In quella situazione, in quei giorni in cui le truppe occidentali stavano avendo la meglio su gli ex padroni di Kabul, la BBC diede una notizia, o meglio, raccontò una storia. Secondo quanto trasmesso e più volte ribadito dal network inglese, le forze del mullah Omar intorno a Kabul fermavano gli autobus, quelle sgangherate corriere piene di afghani coi loro poveri bagagli, e di donne col burqa, -che sia detto en passant non è una crudele imposizione dei guerriglieri islamici, ma una consolidata tradizione del popolo e delle donne afghane-, ne facevano scendere gli occupanti e controllavano che gli uomini portassero la barba.

La barba da quelle parti, e per la verità in tutto il mondo islamico, è un segno di fede per gli uomini, così come il volto velato lo è per la donna. Secondo quanto raccontato dai reportage della BBC, agli uomini che venivano colti col volto rasato, gli studenti islamici, i talebani insomma, per punirli di non aver ottemperato al precetto islamico della barba fluente, tagliavano naso e orecchie, così, d’emblée, senza anestesia. Insomma, un orrore, una cosa raccapricciante.  

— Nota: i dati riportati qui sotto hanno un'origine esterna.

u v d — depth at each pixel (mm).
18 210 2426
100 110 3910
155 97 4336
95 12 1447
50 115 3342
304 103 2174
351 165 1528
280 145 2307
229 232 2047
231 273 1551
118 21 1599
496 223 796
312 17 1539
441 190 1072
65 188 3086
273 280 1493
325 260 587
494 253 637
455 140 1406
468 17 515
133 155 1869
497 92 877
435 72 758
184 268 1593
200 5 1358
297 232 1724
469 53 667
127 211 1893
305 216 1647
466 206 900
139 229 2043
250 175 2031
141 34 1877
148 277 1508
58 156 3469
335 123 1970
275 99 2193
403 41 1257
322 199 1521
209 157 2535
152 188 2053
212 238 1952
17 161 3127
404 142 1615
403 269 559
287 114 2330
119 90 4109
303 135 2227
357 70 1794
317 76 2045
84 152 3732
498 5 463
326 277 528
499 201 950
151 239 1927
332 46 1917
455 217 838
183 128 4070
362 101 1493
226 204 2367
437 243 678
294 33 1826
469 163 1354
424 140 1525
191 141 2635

Tiziano Terzani ascoltando quella notizia, benché fosse stata trasmessa dalla BBC, volle andare in fondo alla cosa, perché era uomo che amava la verità e la verità di solito è profonda, la verità ama essere cercata, e benché avesse vissuto come giornalista e inviato di un giornale prestigioso come Der Spiegel le situazioni più barbare e violente, tra cui la guerra del Vietnam, e un’ esperienza ravvicinata con i Khmer rossi in Cambogia, che per pochissimo non gli costò la vita, quella notizia gli parve troppo brutta, troppo rispondente ad un cliché precotto per non essere verificata. 

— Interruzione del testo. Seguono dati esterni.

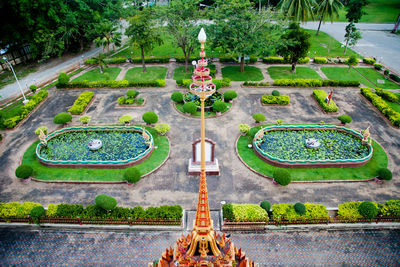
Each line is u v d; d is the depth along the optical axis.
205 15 53.41
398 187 29.66
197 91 10.88
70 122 40.00
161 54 63.09
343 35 71.56
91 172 31.80
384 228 25.42
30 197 29.00
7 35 49.72
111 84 48.44
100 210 25.94
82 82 48.69
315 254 23.36
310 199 28.42
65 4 54.19
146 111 42.47
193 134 37.62
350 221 25.47
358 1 55.16
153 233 25.34
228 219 25.33
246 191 29.41
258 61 58.53
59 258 23.28
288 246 24.03
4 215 25.77
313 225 25.45
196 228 12.87
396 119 38.25
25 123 40.31
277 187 29.84
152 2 86.25
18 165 33.00
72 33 59.72
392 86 48.72
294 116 41.12
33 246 24.23
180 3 47.97
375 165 32.25
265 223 25.22
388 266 22.36
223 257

Lasciamogli la parola, perché ci racconti in prima persona come andarono le cose: una mattina ho fatto il giro di tutti gli ospedali della capitale alla ricerca di quei malcapitati. Non ne ho trovato uno. Non esistono. Quella storia era falsa, ma una volta trasmessa nessuno si è preoccupato di smentirla. Allo stesso modo era falsa, anche se è stata perfino usata dalla moglie di Tony Blair come esempio degli «orrori» talebani, la storia secondo cui sotto il regime del mullah Omar le donne che avevano le unghie laccate se le vedevano strappate via di forza. Le emozioni suscitate da tutta una serie di notizie false, compresa quella delle fiale di gas nervino «trovate» in un campo di Al Qaeda vicino a Jalalabad, sono servite a rendere accettabili gli orrori della guerra, a mettere le vittime nel conto dell’«inevitabile prezzo» da pagare per liberare il mondo dal pericolo del terrorismo. (Tiziano Terzani, Lettere contro la guerra, pag. 116, Tea editore)

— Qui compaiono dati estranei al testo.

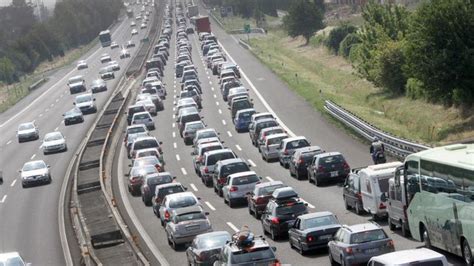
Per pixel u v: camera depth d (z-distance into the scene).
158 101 161.50
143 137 116.25
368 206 63.88
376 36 150.12
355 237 48.94
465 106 108.75
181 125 130.62
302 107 137.62
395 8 157.38
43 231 83.00
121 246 67.25
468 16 106.06
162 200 79.69
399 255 39.12
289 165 92.19
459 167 47.31
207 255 53.81
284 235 62.53
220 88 174.50
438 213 50.62
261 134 106.00
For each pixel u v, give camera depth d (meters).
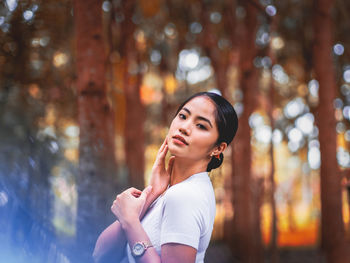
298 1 7.43
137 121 8.25
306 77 8.12
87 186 2.77
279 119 10.51
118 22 4.61
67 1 3.69
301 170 14.35
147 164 11.58
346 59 7.91
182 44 8.70
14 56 3.96
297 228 12.34
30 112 4.32
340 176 6.02
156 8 7.55
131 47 7.49
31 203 0.99
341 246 5.82
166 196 1.33
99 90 2.89
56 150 2.03
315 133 10.15
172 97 10.16
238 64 8.47
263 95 9.47
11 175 1.01
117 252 1.49
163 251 1.27
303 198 14.78
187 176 1.44
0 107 3.69
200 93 1.47
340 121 8.37
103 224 2.75
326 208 5.95
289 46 8.20
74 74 5.48
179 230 1.26
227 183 10.09
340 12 7.65
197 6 8.09
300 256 8.65
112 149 2.95
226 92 8.27
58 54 5.12
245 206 7.85
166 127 9.69
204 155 1.43
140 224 1.35
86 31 2.89
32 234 0.93
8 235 0.91
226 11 7.52
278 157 15.06
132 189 1.47
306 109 10.09
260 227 7.90
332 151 6.00
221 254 8.35
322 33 6.20
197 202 1.31
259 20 7.44
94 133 2.86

Da allora sono trascorsi quasi vent’anni, come si è detto la guerra afghana sembra, dopo un tempo infinito e inaudite sofferenze, avviarsi verso una conclusione quasi ragionevole: il ritiro delle truppe di occupazione occidentali e l’avvio di una ricerca di pace fra gli afghani, i soli ad aver diritto di parola in quella che è la loro terra.